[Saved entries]
§ §

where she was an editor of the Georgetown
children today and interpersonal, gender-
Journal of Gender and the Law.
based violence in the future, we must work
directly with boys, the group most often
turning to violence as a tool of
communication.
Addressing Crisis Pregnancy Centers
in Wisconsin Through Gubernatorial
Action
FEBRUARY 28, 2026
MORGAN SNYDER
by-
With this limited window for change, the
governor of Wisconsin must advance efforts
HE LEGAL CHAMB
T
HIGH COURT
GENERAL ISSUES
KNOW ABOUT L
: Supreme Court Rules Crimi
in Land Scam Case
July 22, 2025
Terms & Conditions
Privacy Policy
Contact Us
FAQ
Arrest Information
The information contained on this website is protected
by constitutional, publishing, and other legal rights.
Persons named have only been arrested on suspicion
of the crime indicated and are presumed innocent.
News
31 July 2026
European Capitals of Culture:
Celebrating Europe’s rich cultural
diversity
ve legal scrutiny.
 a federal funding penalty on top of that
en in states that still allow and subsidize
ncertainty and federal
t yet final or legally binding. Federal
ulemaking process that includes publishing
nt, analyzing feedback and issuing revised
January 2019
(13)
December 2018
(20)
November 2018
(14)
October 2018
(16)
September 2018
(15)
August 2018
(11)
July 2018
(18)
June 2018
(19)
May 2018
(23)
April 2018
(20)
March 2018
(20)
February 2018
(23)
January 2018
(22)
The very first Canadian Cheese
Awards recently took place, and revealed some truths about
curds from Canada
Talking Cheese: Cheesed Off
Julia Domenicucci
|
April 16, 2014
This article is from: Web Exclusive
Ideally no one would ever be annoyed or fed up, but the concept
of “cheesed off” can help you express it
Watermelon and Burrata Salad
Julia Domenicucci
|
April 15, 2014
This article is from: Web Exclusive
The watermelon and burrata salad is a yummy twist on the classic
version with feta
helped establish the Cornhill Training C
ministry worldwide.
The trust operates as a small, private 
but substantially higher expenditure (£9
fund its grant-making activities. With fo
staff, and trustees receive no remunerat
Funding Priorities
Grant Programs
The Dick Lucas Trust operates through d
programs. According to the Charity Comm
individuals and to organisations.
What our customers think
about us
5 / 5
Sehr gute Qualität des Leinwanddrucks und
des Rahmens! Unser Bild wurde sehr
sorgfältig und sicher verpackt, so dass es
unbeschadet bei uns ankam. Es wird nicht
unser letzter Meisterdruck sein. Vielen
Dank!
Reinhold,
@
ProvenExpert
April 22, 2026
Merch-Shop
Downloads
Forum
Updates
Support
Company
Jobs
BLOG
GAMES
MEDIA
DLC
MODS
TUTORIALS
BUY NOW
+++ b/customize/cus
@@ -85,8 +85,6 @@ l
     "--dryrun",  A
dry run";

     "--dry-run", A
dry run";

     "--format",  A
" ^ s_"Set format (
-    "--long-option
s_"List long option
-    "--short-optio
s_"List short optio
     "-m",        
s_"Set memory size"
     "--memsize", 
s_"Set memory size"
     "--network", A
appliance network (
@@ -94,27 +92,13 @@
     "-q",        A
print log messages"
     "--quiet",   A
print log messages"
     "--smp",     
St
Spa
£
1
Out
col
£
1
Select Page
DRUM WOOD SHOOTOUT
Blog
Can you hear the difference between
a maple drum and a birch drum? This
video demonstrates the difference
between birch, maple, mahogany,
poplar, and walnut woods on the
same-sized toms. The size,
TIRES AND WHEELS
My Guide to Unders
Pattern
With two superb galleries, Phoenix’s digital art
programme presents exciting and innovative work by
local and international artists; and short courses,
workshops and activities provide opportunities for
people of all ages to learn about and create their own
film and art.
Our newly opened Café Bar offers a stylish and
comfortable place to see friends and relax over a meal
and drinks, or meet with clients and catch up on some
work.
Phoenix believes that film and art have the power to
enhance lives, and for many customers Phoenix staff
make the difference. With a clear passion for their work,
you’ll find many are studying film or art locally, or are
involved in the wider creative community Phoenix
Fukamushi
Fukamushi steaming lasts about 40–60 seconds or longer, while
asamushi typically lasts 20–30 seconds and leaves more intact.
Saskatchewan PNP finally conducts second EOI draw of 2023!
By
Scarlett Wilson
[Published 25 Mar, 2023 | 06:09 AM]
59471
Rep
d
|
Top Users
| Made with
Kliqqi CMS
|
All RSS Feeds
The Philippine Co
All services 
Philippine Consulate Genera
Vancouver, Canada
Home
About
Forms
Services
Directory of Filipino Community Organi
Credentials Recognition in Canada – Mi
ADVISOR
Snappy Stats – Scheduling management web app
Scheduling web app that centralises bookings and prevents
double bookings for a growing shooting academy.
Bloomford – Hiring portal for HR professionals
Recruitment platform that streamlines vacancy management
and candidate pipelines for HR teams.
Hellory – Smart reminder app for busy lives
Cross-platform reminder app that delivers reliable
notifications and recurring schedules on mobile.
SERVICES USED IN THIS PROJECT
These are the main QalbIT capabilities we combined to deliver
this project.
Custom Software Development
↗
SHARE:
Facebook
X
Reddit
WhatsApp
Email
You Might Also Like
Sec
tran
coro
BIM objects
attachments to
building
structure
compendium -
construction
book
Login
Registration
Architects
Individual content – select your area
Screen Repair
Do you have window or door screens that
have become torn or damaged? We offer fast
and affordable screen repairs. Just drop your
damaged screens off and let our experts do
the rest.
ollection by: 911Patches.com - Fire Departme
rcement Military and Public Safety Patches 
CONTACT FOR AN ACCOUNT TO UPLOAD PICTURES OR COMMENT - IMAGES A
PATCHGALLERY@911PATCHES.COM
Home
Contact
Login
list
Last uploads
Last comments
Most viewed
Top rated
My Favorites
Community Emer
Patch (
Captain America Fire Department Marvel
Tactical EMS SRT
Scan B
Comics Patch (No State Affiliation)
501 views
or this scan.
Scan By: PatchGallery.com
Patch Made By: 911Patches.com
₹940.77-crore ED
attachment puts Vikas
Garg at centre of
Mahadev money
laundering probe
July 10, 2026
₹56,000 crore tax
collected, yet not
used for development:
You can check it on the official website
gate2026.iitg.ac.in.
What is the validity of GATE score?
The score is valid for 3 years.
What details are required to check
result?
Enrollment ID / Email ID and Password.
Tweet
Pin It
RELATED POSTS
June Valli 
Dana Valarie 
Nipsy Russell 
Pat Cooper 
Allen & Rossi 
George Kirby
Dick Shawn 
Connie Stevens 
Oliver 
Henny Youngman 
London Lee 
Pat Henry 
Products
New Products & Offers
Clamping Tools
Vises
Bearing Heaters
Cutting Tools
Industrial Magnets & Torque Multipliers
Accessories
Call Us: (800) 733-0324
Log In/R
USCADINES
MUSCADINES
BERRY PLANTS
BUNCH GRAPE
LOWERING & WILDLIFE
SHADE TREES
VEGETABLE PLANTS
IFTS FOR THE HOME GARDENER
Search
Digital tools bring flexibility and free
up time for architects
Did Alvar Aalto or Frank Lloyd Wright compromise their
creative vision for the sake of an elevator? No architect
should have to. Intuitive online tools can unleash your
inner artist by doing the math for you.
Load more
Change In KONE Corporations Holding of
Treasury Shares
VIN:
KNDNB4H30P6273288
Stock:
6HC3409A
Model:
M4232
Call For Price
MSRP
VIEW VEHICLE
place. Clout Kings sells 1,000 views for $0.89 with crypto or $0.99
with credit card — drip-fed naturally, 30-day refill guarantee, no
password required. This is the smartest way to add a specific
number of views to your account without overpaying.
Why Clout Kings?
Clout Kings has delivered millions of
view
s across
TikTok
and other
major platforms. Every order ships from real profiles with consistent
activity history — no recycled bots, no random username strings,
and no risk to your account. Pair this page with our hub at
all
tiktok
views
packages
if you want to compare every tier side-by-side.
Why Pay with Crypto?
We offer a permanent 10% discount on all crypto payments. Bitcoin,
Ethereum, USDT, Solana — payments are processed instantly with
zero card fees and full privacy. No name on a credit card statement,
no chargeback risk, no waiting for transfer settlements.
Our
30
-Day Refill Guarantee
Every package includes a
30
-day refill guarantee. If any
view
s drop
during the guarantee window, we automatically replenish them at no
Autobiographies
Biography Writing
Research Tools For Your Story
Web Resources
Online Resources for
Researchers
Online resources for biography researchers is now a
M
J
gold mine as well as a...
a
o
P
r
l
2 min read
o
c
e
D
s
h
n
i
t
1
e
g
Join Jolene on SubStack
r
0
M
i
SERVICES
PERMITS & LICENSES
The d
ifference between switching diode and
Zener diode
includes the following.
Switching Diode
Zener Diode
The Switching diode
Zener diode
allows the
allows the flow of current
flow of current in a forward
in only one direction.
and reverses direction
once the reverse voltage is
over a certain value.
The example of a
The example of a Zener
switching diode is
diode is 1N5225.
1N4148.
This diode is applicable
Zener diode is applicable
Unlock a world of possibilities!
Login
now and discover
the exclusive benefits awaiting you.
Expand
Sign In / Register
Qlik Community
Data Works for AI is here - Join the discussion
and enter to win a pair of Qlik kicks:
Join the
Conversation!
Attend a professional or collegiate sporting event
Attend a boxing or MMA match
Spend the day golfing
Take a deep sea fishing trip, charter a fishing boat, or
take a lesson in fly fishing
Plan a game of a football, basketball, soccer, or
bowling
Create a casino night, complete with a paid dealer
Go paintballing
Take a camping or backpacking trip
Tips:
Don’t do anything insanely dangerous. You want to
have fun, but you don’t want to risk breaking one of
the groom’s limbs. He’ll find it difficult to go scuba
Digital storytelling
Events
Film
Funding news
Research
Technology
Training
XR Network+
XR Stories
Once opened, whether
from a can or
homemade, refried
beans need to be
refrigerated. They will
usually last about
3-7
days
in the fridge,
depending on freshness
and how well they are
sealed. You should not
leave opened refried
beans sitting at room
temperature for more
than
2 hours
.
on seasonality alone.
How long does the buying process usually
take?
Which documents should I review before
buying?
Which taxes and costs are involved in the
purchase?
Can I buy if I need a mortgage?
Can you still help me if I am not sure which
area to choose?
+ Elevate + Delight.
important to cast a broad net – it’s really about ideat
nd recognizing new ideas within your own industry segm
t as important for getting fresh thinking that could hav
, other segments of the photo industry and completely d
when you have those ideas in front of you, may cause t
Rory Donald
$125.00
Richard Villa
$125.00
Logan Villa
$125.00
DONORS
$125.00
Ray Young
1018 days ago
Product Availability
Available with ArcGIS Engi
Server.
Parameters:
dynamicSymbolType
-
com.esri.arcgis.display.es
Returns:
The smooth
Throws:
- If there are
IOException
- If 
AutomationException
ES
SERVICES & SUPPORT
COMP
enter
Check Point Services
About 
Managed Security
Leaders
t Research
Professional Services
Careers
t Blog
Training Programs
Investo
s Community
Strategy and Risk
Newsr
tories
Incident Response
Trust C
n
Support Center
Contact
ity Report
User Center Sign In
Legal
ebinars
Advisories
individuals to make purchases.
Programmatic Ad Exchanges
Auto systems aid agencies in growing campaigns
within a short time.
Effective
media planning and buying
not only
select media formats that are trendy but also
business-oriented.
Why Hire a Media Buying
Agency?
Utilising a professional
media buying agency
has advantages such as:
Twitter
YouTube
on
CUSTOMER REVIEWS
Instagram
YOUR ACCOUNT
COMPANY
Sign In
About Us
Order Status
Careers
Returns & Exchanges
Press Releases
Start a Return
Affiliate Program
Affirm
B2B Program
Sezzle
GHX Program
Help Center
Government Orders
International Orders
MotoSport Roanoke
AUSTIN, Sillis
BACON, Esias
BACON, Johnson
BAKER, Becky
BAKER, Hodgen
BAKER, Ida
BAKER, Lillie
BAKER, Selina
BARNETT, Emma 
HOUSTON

§ §

What is expected
Write out the records exactly, starting at the first line and stopping after the line that contains "The information contained".

Answer to the problem
where she was an editor of the Georgetown
children today and interpersonal, gender-
Journal of Gender and the Law.
based violence in the future, we must work
directly with boys, the group most often
turning to violence as a tool of
communication.
Addressing Crisis Pregnancy Centers
in Wisconsin Through Gubernatorial
Action
FEBRUARY 28, 2026
MORGAN SNYDER
by-
With this limited window for change, the
governor of Wisconsin must advance efforts
HE LEGAL CHAMB
T
HIGH COURT
GENERAL ISSUES
KNOW ABOUT L
: Supreme Court Rules Crimi
in Land Scam Case
July 22, 2025
Terms & Conditions
Privacy Policy
Contact Us
FAQ
Arrest Information
The information contained on this website is protected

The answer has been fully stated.